_ACTIVITY_.
Turn the data, from its first line through the line containing "Header Builder", into a numbered list, leaving out any blank lines.

_STUDY MATERIAL_.
● ● ● ● ●
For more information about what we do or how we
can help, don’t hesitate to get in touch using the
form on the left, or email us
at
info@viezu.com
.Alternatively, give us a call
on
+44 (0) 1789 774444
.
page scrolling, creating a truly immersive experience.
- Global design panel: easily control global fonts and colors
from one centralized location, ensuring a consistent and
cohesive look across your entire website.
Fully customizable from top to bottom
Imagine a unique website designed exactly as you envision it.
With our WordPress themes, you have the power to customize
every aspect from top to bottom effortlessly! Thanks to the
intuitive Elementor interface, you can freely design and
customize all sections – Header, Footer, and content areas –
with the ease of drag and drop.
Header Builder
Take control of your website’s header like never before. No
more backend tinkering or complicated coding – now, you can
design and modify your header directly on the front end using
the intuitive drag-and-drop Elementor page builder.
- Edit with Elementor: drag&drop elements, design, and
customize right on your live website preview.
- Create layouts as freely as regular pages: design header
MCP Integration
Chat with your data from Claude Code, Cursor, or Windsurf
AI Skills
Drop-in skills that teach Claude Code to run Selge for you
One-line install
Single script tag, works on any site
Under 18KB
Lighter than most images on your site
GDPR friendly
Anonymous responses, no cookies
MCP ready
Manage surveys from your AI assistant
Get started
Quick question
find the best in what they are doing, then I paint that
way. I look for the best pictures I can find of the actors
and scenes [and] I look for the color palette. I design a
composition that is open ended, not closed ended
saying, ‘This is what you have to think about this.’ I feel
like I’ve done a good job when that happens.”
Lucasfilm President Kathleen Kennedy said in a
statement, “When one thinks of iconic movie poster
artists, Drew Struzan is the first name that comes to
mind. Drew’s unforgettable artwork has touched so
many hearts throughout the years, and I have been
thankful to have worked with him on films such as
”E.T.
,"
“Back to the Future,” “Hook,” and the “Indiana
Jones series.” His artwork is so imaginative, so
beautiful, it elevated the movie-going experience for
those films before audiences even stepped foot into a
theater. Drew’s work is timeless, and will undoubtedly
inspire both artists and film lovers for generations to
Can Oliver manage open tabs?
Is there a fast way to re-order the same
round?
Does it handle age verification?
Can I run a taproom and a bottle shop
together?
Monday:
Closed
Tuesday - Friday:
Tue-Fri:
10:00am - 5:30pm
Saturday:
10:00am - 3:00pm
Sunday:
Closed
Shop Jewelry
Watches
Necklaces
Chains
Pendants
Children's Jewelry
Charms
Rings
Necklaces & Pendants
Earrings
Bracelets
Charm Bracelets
● ● ● ● ●
_TASK ANSWER_.
1. For more information about what we do or how we
2. can help, don’t hesitate to get in touch using the
3. form on the left, or email us
4. at
5. info@viezu.com
6. .Alternatively, give us a call
7. on
8. +44 (0) 1789 774444
9. .
10. page scrolling, creating a truly immersive experience.
11. - Global design panel: easily control global fonts and colors
12. from one centralized location, ensuring a consistent and
13. cohesive look across your entire website.
14. Fully customizable from top to bottom
15. Imagine a unique website designed exactly as you envision it.
16. With our WordPress themes, you have the power to customize
17. every aspect from top to bottom effortlessly! Thanks to the
18. intuitive Elementor interface, you can freely design and
19. customize all sections – Header, Footer, and content areas –
20. with the ease of drag and drop.
21. Header Builder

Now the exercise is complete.